Chapter 5
Addison
I see fire.Burning.
It’s bright, surrounding me, and I hear the cries and shouts of people nearby, but I can’t see them through the flames. I’m crying, screaming so much that my throat is raw, and I feel a hollowness in my chest unlike anything I’ve ever dreamed of.
Then I’m engulfed by white. A white I’ve grown far too accustomed to over the years. Too bright and too clean for all the darkness. For all the blood.
I see faces. Flashes at first, too quick for me to recognize who they are, but then I remember. Other patients with names I’ve been told to forget. Amelia, a child younger than I am. I remember her hand clinging to mine as we walked down the halls. One day, she was gone.
The doctor in his coat with his sharp needles and cold eyes. He’s poking and prodding—not just me but everyone else who was there, too. Nobody liked him. We were all afraid.
I feel the collar around my neck, the cold metal, and the weight of it holding me down, sinking me into the ground to keep me from running. Then there’s the clawing inside. The desperate scraping against my chest, begging to be free. Beggingso much sometimes it felt as though I was being torn apart from the inside.
Screaming, crying, pleading. Not just my own voice but dozens echoing endlessly down long, too bright corridors.
The ropes are pulled tighter, and my skin is raw as hands push me harder against the table. So hard that I feel as though I might sink into it and be swallowed by the steel. My skin tingles, then burns, and I scream, feeling it rattle in my throat.

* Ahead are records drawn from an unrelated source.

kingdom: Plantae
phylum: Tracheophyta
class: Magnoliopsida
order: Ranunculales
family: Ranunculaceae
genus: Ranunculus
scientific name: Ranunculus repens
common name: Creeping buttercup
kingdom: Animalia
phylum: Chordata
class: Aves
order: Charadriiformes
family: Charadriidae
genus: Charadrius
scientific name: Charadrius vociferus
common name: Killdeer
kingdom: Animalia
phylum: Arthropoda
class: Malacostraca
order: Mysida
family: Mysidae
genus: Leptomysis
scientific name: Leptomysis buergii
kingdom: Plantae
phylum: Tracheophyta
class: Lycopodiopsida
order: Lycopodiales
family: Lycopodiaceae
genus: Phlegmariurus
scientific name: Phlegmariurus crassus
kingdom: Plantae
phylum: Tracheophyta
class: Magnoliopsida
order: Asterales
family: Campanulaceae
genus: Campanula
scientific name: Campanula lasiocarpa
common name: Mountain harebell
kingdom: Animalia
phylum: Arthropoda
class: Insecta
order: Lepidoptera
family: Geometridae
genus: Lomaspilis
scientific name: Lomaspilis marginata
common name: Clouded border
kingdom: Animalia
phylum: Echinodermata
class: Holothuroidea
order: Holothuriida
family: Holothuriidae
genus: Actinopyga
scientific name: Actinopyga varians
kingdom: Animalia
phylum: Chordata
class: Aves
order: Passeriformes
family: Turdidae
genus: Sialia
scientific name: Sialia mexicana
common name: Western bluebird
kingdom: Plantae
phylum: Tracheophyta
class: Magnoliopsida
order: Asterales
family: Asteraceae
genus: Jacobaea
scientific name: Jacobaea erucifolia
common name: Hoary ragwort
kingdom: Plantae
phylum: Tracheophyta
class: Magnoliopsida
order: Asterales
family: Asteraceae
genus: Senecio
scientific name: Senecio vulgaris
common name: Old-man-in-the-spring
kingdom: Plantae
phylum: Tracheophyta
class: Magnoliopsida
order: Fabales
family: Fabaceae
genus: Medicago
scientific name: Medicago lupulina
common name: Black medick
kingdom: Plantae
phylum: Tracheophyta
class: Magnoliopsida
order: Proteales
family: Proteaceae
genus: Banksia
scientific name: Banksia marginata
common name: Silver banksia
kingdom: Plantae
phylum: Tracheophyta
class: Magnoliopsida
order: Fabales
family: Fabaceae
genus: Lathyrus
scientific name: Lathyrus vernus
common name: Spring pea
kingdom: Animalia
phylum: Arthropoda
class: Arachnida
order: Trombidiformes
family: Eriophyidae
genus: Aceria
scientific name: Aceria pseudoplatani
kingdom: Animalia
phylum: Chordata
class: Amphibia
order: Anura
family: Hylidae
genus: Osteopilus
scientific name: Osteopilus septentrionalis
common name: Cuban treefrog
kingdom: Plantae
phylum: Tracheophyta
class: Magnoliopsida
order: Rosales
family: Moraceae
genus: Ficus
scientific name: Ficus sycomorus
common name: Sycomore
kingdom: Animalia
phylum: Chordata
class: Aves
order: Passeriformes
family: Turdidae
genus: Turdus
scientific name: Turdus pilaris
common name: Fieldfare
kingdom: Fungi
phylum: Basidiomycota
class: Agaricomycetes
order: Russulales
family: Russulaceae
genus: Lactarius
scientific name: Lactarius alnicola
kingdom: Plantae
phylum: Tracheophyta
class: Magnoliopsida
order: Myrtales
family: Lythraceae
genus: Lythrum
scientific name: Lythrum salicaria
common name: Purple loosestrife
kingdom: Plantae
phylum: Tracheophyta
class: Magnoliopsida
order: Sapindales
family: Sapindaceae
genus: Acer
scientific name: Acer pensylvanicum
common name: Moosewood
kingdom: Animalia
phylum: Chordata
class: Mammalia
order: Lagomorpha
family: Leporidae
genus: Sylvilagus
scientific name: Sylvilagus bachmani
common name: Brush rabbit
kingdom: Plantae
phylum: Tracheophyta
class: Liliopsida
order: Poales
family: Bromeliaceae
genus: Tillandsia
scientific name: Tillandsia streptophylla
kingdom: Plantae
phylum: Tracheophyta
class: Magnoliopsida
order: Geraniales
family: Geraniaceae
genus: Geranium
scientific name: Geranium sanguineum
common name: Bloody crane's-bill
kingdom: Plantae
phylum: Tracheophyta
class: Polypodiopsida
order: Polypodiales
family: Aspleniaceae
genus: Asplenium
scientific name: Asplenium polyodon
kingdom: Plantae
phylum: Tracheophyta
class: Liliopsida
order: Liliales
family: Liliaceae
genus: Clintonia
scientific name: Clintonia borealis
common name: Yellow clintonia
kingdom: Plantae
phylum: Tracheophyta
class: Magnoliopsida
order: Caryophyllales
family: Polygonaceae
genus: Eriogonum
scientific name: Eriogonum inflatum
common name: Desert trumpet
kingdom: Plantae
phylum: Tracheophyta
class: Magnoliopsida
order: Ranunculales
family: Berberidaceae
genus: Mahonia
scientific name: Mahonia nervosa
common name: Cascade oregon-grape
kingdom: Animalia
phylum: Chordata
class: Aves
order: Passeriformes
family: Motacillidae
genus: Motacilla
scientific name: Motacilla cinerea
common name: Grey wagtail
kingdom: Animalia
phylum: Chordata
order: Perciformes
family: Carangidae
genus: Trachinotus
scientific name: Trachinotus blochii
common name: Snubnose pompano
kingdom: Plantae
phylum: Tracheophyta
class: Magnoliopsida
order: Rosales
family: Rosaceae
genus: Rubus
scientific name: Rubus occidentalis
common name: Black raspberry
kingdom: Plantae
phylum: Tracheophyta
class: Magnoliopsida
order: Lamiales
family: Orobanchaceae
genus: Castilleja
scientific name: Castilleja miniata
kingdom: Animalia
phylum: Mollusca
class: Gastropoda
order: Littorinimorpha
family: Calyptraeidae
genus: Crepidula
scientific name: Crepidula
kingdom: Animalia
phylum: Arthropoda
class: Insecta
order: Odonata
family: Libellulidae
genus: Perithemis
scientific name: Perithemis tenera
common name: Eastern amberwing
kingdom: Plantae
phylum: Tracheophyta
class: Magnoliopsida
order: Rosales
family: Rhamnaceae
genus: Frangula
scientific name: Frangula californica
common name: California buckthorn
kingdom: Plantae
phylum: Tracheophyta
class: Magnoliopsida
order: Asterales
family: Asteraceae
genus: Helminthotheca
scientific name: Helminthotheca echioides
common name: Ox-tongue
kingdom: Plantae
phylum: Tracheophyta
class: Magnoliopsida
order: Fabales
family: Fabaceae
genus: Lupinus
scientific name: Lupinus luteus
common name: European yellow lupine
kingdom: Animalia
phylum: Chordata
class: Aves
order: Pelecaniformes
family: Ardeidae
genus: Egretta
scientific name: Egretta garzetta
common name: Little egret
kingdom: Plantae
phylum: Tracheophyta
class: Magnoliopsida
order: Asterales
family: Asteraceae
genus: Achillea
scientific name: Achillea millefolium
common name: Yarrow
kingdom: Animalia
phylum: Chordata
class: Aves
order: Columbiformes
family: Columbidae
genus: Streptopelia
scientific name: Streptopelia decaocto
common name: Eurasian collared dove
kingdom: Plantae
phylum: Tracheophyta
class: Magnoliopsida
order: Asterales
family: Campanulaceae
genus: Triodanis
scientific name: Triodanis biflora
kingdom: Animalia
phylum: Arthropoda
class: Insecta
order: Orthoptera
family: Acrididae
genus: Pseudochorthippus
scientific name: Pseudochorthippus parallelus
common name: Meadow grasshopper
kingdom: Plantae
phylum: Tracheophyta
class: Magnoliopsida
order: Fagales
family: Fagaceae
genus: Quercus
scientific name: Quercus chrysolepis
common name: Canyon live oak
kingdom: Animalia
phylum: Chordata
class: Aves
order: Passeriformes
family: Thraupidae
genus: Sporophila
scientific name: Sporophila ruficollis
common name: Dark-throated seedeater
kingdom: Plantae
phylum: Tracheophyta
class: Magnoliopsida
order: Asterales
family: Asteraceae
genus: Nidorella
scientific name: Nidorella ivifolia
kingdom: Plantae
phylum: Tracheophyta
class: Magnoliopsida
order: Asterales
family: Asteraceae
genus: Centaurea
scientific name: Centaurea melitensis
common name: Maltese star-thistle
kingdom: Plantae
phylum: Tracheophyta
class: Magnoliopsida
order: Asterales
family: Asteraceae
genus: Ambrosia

It’s not just the syringe anymore. There are blades, scalpels, and electricity. My body does not belong to me anymore, as the doctor commands people to hold me down and shock me. Every cell in my body screams.
I feel arms pressing against me again, and I panic.
My eyes jolt open, and the memory of the dream hasn’t faded away. I still hear the screams, I feel the fire and electricity and the blades against my skin, and it’s all too real. I just want it to end.
As the rest of the dream fades, my body thrashes against the bed. I try to lift my chest, but I can’t. Then I realize there are hands on me. Two hands are pinning me against the mattress, keeping me from getting up, just like those guards did every day. My panic doesn’t fade when the light turns on, and I see Zeke standing above me.
“Addison, calm down. It’s just a dream,” he says over and over.
I swat at his hands, and he quickly realizes what he’s doing wrong and pulls them away. I back up, pressing my spine against the headboard, and I scan the room for danger. Zeke remains beside me while a group of mostly unfamiliar faces stands in the doorway. Everyone’s watching me. Like I’m some kind of specimen to be observed.
My heart is racing, my chest rising and falling rapidly. The memory of the nightmare is still too fresh in my mind.
Zeke looks over his shoulder at everyone else and silently signals for them to leave. When the door is closed, and it’s just the two of us, I finally relax a bit. I still don’t understand what about him I can find comfort in, but I’m thankful for it right now.
“What were you dreaming about?” he asks, his voice soft and tender.
I’m struck with the urge to tell him everything. It wouldn’t be hard. I could spill every detail of the torture I’ve been put through over the past ten years. I could tell him about every person I befriended who I lost. So many people that eventually my name stopped being spoken, and I was the last person walking down those long white halls.
But the words don’t come.
“Addison, I know you’re afraid. But you’re safe here,” Zeke says for what must be the dozenth time.
Zeke sits with me for a while without saying anything. I feel the lingering adrenaline in my veins from the dream.
I think about being in the lab, how the doctors would put sticky circles all over my body to measure my heart. I wonder what that would read now. Because even though I’ve calmed down, looking at Zeke and being close to him makes my heartbeat stutter.
I let my body relax against the mattress, and soon enough, Zeke lifts the covers so I can slide back under. The warmth spreads around me, and for the second time today, I can’t help marveling at how soft they are. The mattress itself feels like I’m sleeping on a puffy cloud.
I close my eyes and relax enough to fall back asleep when I feel the bed shifting beside me. My entire body stiffens as I realize Zeke is lying down next to me.
This time, he slides under the covers, too.
I can’t help flinching as the covers move against me, and I sit upright, looking at him.
“I promise I won’t touch you,” Zeke says once again.
I tentatively lie back down on my side, facing away from him. I expect to feel some lingering dread knowing that Zeke, a stranger to me, is sleeping under the same covers, mere inches away from me. Yet nothing about it is uncomfortable, which surprises me. It reinforces that feeling I had about trusting him. I just hope that doesn’t come back to bite me.